This was a week when law and order was the primary focus of the campaign after events in Kenosha, Wisconsin last week.

What happened in Kenosha?

Sunday: Kenosha Police respond to a call of ‘domestic incident’, where Blake was found allegedly trying to break it up. Blake was then shot seven times in the back as he leaned into a vehicle, where his three children were sat. The video was shared on social media. Protesters set cars on fire, smashed windows and clashed with officers in riot gear. A curfew was imposed.

Tuesday: After the 8pm curfew, protests turned violent on the street. At 11.45pm three people were shot, 2 fatally by 17 year old Karl Rittenhouse. Rittenhouse was seen armed with a semiautomatic rifle protecting a car shop. He told Blaze TV he was ‘protecting from the citizens’. Video showed Rittenhouse being chased by protestors as she shot for the second time.

August 31st:  A caravan of Trump supporters gathered in Portland. As the vehicles entered downtown Portland, protestors confronted the caravan. Members of the caravan can be seen firing pepper spray and paintballs at the protestors. Aaron J. Danielson wearing a hat of the insignia of Patriot Prayer, a right-wing group, was then shot dead

Reaction:

Trump said Kyle Rittenhouse was ‘trying to get away. He probably would’ve been killed’. On visiting Kenosha this Tuesday the President blamed ‘domestic terror’ for the ‘destruction’. Trump said ‘Radical Left Mayors and Governors of Cities where this crazy violence is taking place have lost control of their movement’. 

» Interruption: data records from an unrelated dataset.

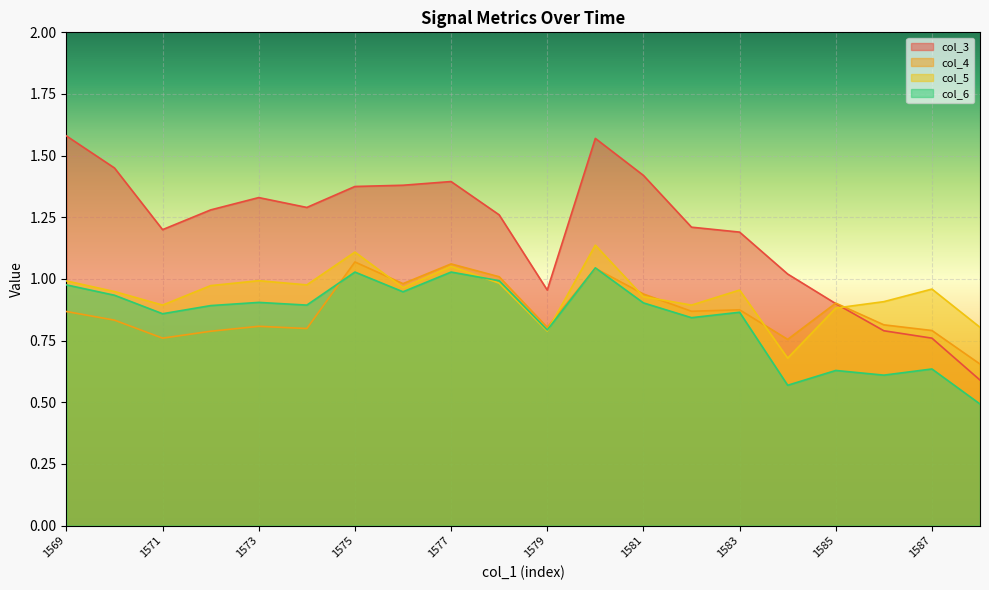

Between 1574 and 1571, which is larger?

1574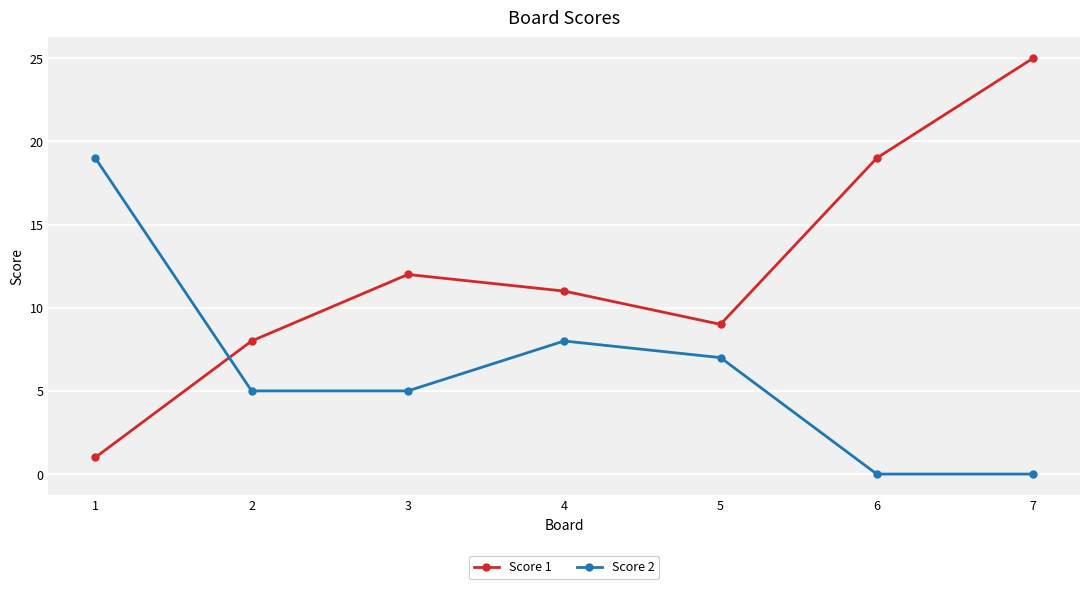

What is the difference between the maximum and second lowest values in the Score 2 series?

19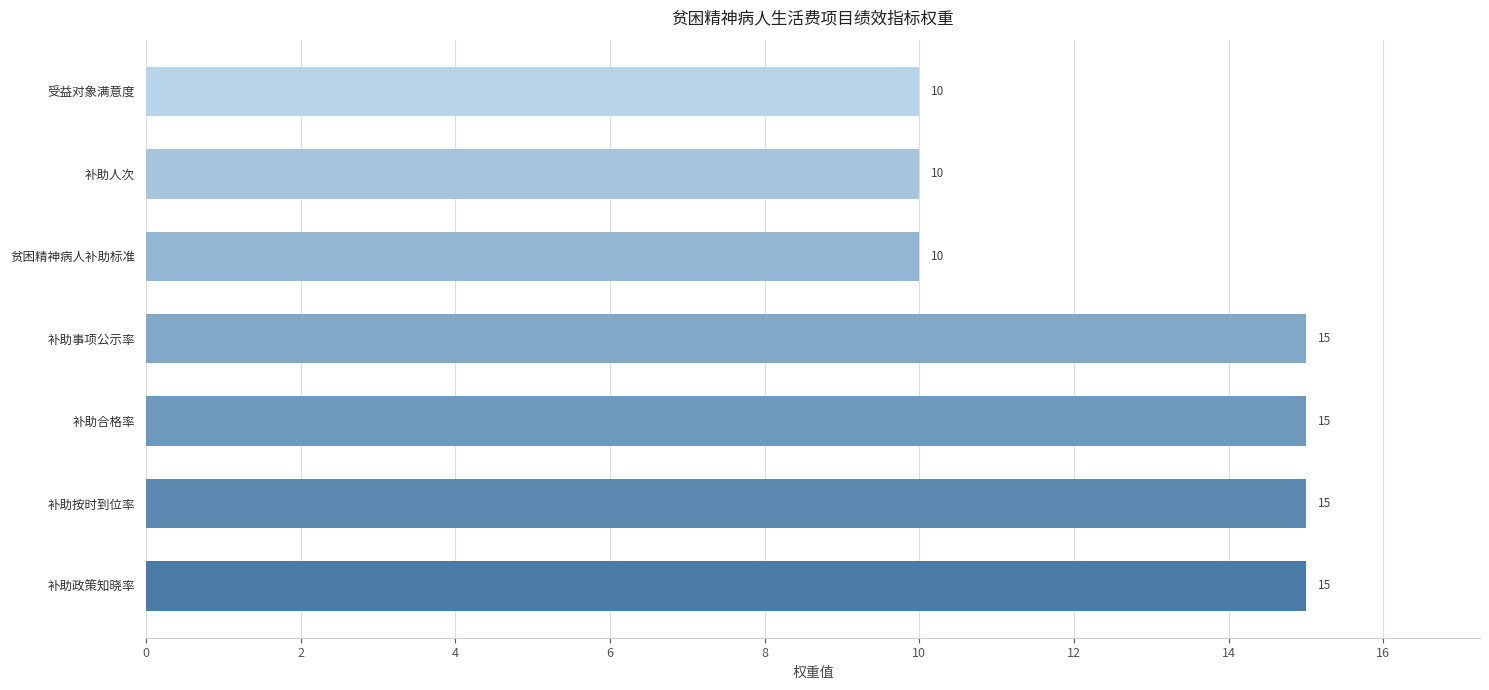

What is the change in value from 补助事项公示率 to 补助人次?

-5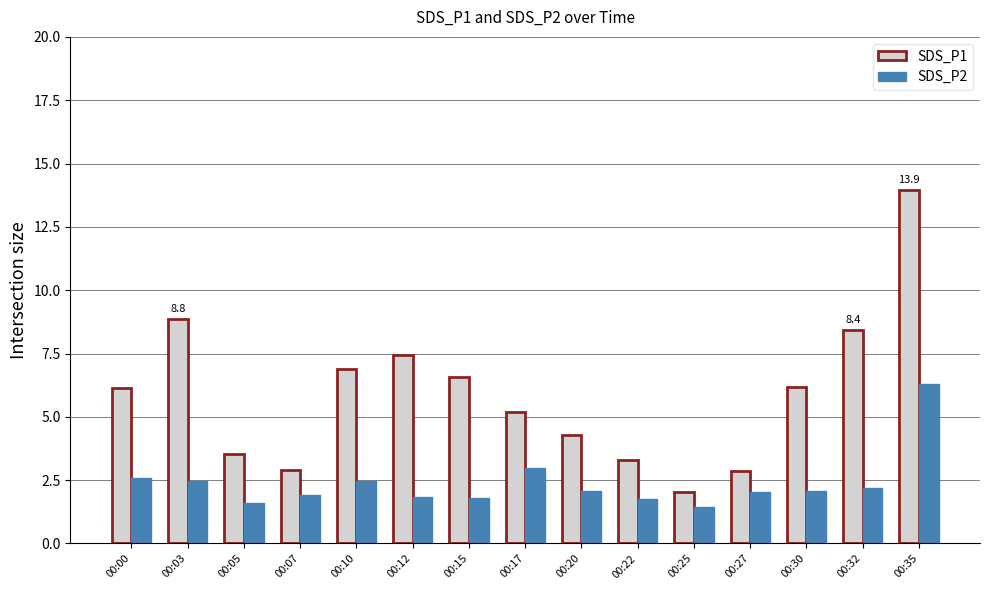

What is the difference between the highest and lowest values at 00:35?

7.7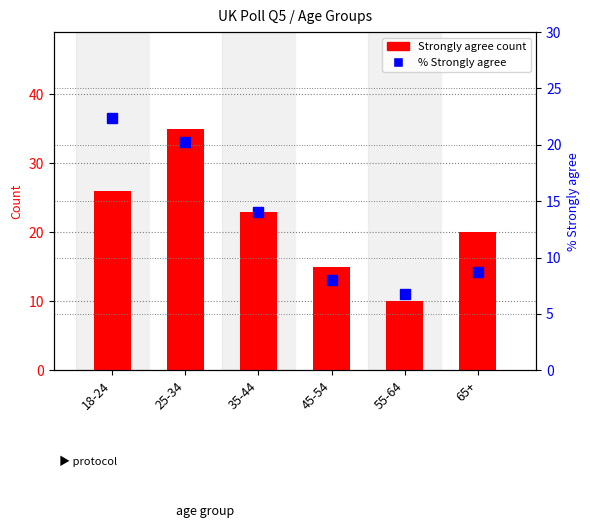

How many series are shown in this chart?

2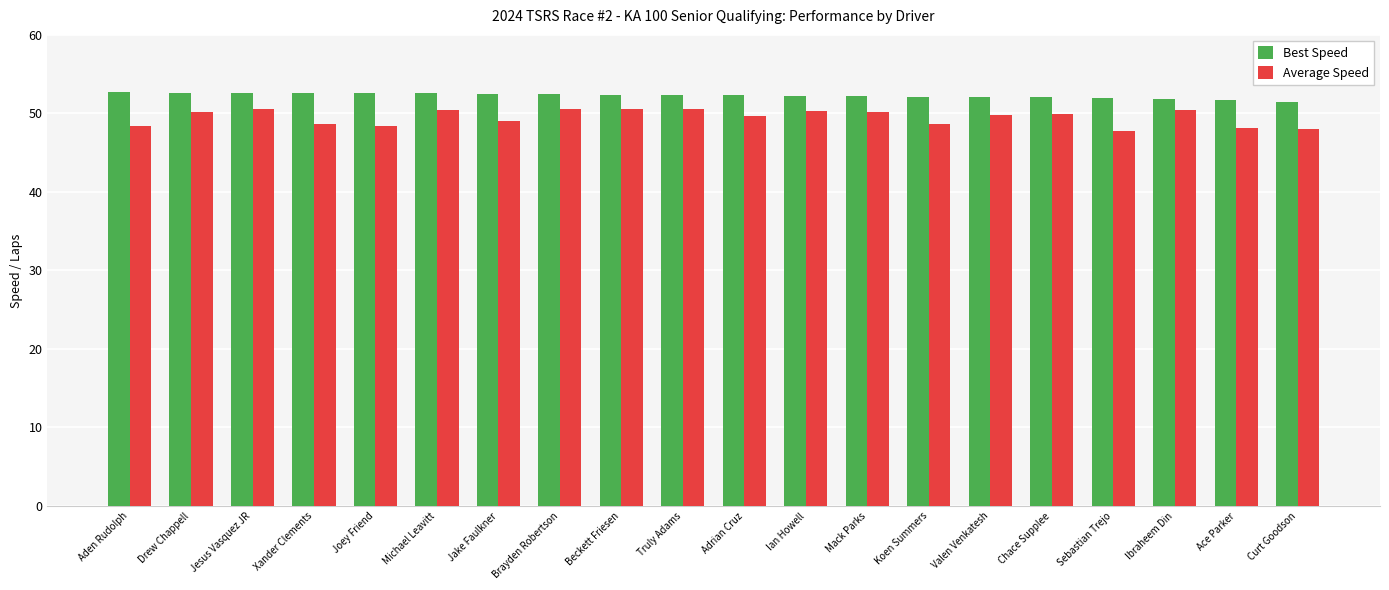

How many categories are shown in the chart?

20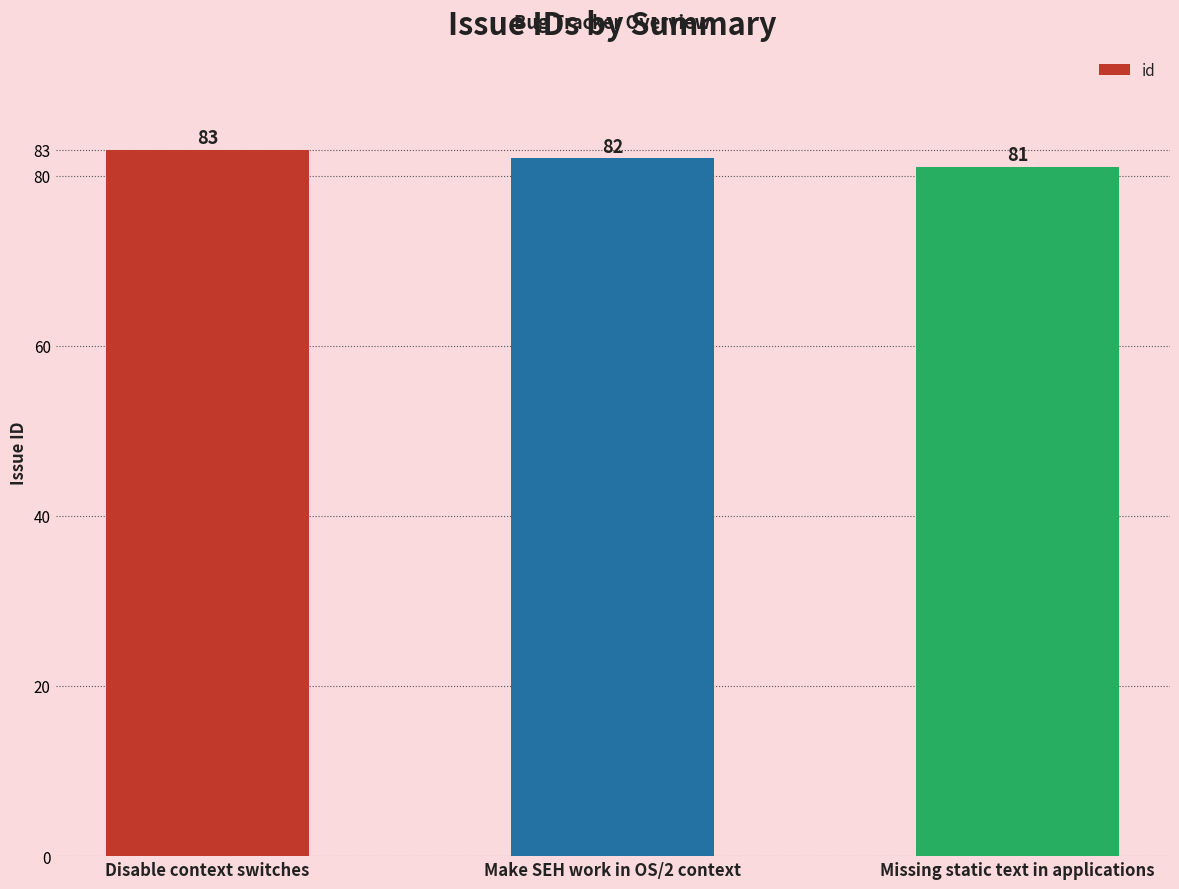

How many bars are there in total?

3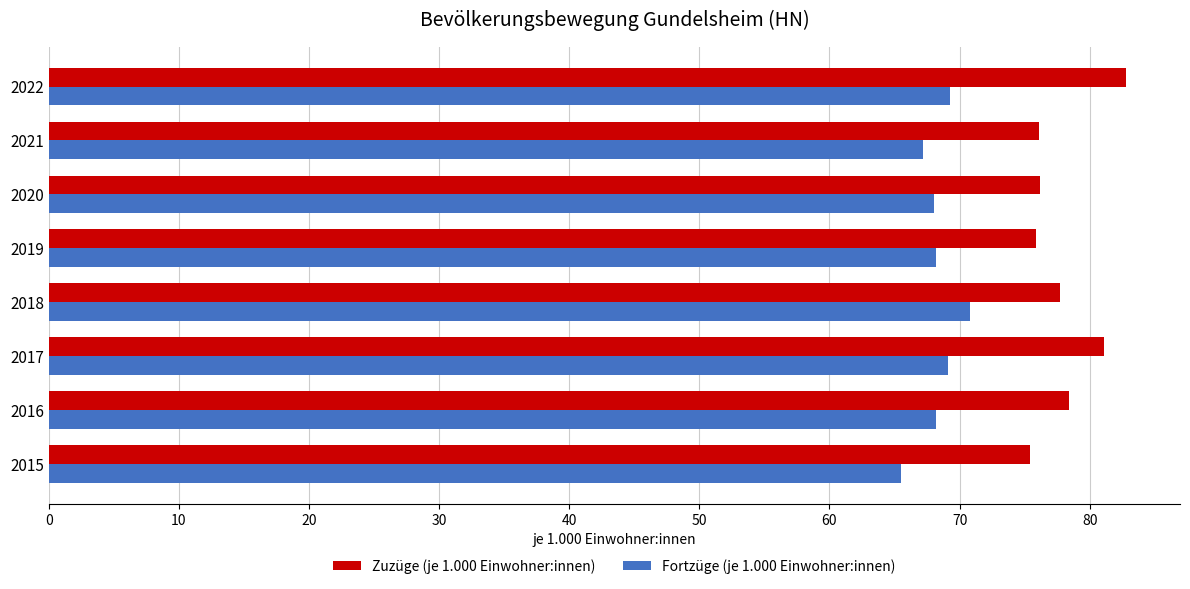

What is the sum of all Fortzüge (je 1.000 Einwohner:innen) values?

546.3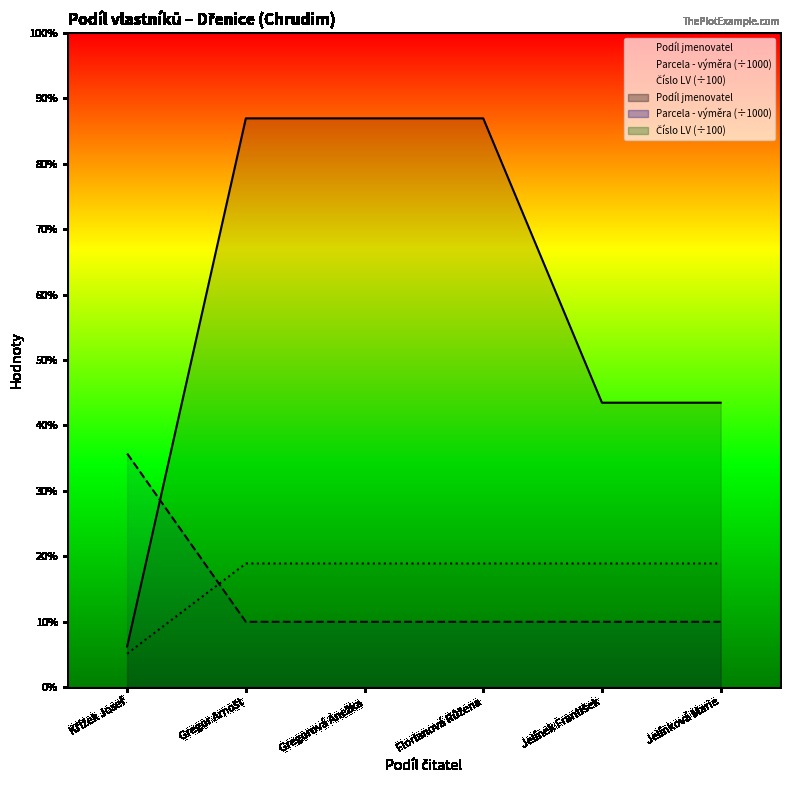

Which series has the largest range (max minus min)?

Podíl jmenovatel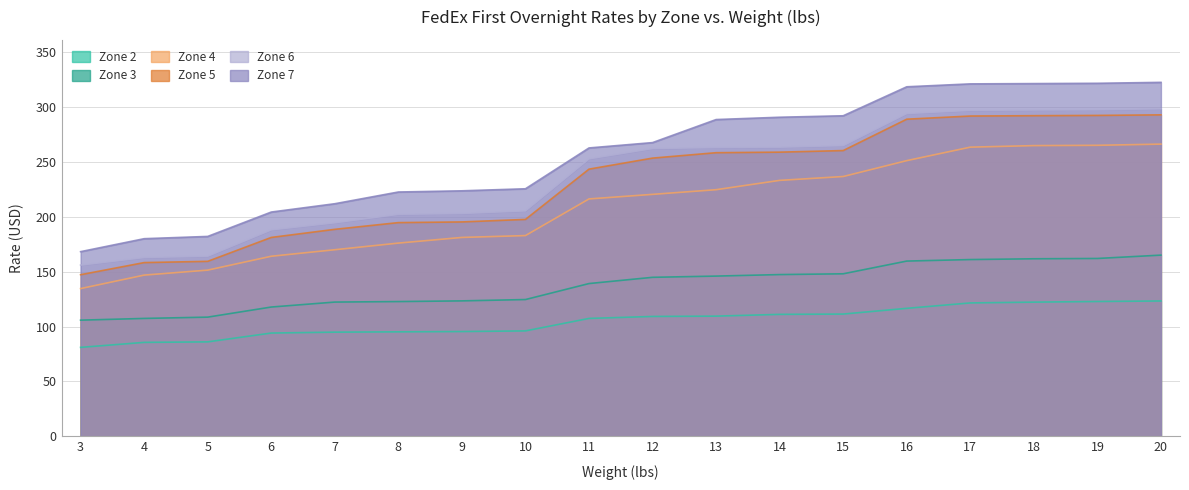

The value of Zone 3 at 5 is 72.1. True or false?

False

Joe Biden accused Donald Trump of being a ‘toxic presence’ who has encouraged violence. He spoke out against the violence ‘It’s lawlessness, plain and simple. You know me. Ask yourself: Do I look like a radical socialist with a soft spot for rioters? Really?’

The Numbers:

55% of Americans now believe relations between White and Black Americans are ‘very/somewhat bad’. This has been increasing since 2015. In 2013 70% believed them to be ‘very/somewhat good’. Pew Research finds that ‘violent crime’ ranks only fifth in importance behind economy, healthcare and coronavirus. The real battle is over what voters think the protests represent. According to JP Morgan analyst Kolanovic, polls could ‘shift five to ten points from Biden to Trump if the perception of protests shifts from justice to violence’.